In the 1991 USSR coup and subsequent protests we see a lot of pictures of people flying the tricolour Russian flag. How someone could get a Russian flag in the middle of the Soviet Union in such a short time?

by LordLoko
Kochevnik81

This is an interesting question and I'm going to say off the bat that I don't think I have a definitive answer, but I have some useful information.

The Supreme Soviet of the RSFSR approved the tricolor as the republic's flag on August 22, 1991: when the coup plot failed. Of course that doesn't explain the flag flown at the protest during the coup attempt.

I believe what OP is referring to is actually not a lot of pictures of different tricolor flags, but a lot of pictures of the same tricolor flag, namely the one that was flying at RSFSR President Boris Yeltsin's demonstration at the Council of Ministers building (also known as the Moscow White House) during the coup, as can be seen here. ETA - other commenters have come through with more evidence of other tricolors at protests, so what follows is information about the most widely-photographed flag.

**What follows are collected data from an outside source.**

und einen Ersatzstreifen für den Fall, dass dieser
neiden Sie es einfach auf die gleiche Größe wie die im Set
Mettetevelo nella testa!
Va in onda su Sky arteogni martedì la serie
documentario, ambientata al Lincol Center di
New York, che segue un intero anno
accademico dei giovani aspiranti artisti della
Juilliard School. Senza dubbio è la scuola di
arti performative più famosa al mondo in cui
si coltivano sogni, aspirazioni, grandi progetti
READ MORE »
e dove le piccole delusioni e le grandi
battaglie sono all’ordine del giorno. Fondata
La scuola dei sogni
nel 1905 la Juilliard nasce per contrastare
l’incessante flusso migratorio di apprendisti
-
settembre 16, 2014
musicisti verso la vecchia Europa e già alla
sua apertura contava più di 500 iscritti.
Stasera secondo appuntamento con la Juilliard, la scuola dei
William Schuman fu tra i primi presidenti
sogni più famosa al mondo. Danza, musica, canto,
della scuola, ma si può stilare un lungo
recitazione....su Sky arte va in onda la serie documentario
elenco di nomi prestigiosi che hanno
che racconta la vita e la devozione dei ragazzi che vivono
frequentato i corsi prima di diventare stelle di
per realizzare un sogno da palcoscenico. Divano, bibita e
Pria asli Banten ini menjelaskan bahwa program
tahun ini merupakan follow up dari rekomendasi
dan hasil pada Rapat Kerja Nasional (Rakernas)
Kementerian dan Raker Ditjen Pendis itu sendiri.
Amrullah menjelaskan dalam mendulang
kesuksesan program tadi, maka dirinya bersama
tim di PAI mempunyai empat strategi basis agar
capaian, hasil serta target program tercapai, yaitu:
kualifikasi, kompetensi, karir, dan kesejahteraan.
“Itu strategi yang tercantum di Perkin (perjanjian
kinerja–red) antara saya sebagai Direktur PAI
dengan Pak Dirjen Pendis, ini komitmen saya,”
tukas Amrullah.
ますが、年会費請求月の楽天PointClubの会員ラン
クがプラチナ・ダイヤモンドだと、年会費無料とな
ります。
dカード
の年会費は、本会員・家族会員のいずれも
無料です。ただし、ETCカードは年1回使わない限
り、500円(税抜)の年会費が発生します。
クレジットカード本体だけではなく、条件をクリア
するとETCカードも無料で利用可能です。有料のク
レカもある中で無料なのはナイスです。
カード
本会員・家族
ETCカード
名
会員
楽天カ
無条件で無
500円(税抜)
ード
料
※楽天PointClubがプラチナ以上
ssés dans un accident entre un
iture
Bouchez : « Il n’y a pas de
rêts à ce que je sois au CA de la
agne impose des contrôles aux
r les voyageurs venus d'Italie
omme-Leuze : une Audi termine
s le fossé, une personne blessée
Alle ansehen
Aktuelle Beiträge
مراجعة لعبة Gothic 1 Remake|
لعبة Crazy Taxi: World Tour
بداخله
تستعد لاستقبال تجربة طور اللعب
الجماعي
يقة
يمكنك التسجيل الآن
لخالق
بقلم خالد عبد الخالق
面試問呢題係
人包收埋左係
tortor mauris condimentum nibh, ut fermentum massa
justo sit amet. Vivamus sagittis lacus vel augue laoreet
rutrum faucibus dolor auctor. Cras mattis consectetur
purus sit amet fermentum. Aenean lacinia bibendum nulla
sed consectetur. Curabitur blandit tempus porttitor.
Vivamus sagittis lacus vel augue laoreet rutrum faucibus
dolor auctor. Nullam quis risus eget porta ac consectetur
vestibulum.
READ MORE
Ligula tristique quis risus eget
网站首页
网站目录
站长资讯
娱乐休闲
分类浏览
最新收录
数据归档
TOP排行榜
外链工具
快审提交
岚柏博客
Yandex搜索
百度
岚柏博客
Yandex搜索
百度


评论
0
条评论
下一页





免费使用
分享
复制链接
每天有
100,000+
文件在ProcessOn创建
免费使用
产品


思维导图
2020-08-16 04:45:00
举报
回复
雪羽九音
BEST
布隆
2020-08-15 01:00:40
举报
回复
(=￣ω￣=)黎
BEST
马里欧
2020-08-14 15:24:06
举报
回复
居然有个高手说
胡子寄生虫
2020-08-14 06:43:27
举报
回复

What's interesting about this flag is that it was actually made by artists Konstantin Zvezdochetov and Andrei Filippov for an art installation. Zvezdochetov attended the protests on August 19 and brought the flag along with him (apparently to protect himself from the wind while protesting), and then donated it to the protestors. So it's a little bit of an accident and some artistic coincidence that this flag was at a protest and then prominently used on the barricades, and then captured on video and in photos by the world media.

It's not the first or only time a tricolor flag was used like that as an official protest, however: Gary Kasparov apparently said he would play in New York under a Russian tricolor rather than the Soviet flag in October 1990, but I can't find photographic evidence one way or another as to whether a tricolor was actually used at the chess match in question.

ETA - believe it or not I do have an actual peer-reviewed source for this tidbit, namely Svetlana Boym's Common Spaces: Mythologies of Everyday Life in Russia.